### TASK DESCRIPTION
Copy the passage from the article about Staples and old-growth forests word for word, starting at "The announcement is" and ending at "the industry leader.".

### GIVEN TEXT
****************

Staples To Cease Using Old-Growth
Forest Products
By Shane Wallin
The California Aggie (U. Cal. Davis)
(U-WIRE) DAVIS, Calif.- Staples announced a stronger procurement
policy for their paper products on Tuesday, marking the success
of a non-traditional form of demonstration that has saved
thousands of acres a year of old-growth forests.
In a telephone announcement Tuesday morning, Staples Vice
Chair Joe Vassalluzzo said that after working with their shareholders,
environmental groups like Dogwood Alliance and ForestEthics,
they will ensure that their suppliers will not use old-growth
forest and endangered forest fibers in their paper products.
According to Vassalluzzo, the new procurement policy will
be implemented over the next few years and will help protect
endangered forests and support well-managed forests.
The announcement is part of a long-term campaign started two
years ago called the Paper Campaign. According to Ecopledge.com,
which organized an Oct. 23 phone-in campaign to the office
supply company, Staples was the first company to be targeted
because they are the industry leader.
At the University of California-Davis, Ecopledge.com, a student
organization that is involved in the Paper Campaign, organized
the phone-in campaign to voice their support for Staples no
longer purchasing and selling paper products that compromise
old-growth forests.
Ecopledge.coms Pacific Coast Field Organizer Ross Hammersley
said that the new policy can be used to persuade other companies,
such as OfficeMax, to follow Staples lead.
Kim Kunaniec, CALPIRG vice chapter chair and co-director of
ecopledge.com at UCD, said that they are very excited about
Staples announcement.

****************

### DATASET ENTRIES
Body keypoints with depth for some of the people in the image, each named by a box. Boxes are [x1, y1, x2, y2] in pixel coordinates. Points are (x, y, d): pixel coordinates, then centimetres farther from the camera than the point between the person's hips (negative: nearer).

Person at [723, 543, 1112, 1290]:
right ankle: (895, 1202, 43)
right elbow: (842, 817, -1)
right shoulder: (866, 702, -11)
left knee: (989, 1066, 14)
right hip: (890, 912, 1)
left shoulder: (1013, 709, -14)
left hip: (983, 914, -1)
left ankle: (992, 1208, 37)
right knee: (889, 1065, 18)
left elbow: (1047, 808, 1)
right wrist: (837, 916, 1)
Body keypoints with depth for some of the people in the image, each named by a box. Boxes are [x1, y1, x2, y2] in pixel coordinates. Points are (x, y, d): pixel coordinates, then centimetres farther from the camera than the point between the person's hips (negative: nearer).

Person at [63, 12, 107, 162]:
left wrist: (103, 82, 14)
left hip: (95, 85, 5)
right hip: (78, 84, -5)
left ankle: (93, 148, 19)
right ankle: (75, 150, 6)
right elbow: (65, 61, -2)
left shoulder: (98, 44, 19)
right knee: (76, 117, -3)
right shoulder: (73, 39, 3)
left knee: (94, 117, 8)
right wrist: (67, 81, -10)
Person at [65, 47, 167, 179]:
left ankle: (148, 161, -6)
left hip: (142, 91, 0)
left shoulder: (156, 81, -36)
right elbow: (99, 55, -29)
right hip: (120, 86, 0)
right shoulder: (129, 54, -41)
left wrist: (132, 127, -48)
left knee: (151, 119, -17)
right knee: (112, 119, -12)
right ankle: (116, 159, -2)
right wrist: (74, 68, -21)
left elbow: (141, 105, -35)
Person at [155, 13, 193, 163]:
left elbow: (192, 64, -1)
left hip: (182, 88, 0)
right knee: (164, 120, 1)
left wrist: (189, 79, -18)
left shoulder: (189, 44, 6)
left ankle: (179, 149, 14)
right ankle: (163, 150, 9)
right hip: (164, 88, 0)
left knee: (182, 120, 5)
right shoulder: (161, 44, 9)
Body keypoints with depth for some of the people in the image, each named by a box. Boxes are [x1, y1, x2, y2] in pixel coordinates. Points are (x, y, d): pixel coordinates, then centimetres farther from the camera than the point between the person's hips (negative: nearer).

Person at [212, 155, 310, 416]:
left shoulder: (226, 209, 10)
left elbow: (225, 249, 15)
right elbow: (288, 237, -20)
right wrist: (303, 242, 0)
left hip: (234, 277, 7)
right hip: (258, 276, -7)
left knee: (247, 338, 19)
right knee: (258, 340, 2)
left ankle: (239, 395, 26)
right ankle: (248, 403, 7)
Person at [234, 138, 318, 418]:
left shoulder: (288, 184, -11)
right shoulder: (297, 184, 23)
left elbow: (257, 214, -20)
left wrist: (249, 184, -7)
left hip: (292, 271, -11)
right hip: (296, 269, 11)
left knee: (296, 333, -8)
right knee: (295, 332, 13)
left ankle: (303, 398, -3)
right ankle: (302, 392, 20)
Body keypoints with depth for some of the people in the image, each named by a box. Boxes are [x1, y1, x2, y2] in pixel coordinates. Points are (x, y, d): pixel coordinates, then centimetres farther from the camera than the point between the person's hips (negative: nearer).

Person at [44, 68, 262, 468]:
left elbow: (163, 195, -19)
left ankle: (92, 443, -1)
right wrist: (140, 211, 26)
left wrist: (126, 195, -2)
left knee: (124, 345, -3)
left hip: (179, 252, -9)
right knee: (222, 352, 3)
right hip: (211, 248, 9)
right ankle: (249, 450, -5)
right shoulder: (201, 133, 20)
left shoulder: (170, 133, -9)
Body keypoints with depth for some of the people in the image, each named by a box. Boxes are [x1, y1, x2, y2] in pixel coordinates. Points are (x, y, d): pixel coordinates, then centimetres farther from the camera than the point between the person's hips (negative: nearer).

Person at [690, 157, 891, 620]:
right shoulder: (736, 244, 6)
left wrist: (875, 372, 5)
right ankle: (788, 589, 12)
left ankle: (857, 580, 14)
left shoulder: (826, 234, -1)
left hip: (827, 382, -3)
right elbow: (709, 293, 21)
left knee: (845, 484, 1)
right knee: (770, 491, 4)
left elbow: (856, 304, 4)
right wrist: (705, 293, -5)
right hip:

****************

### EXPECTED OUTPUT
The announcement is part of a long-term campaign started two
years ago called the Paper Campaign. According to Ecopledge.com,
which organized an Oct. 23 phone-in campaign to the office
supply company, Staples was the first company to be targeted
because they are the industry leader.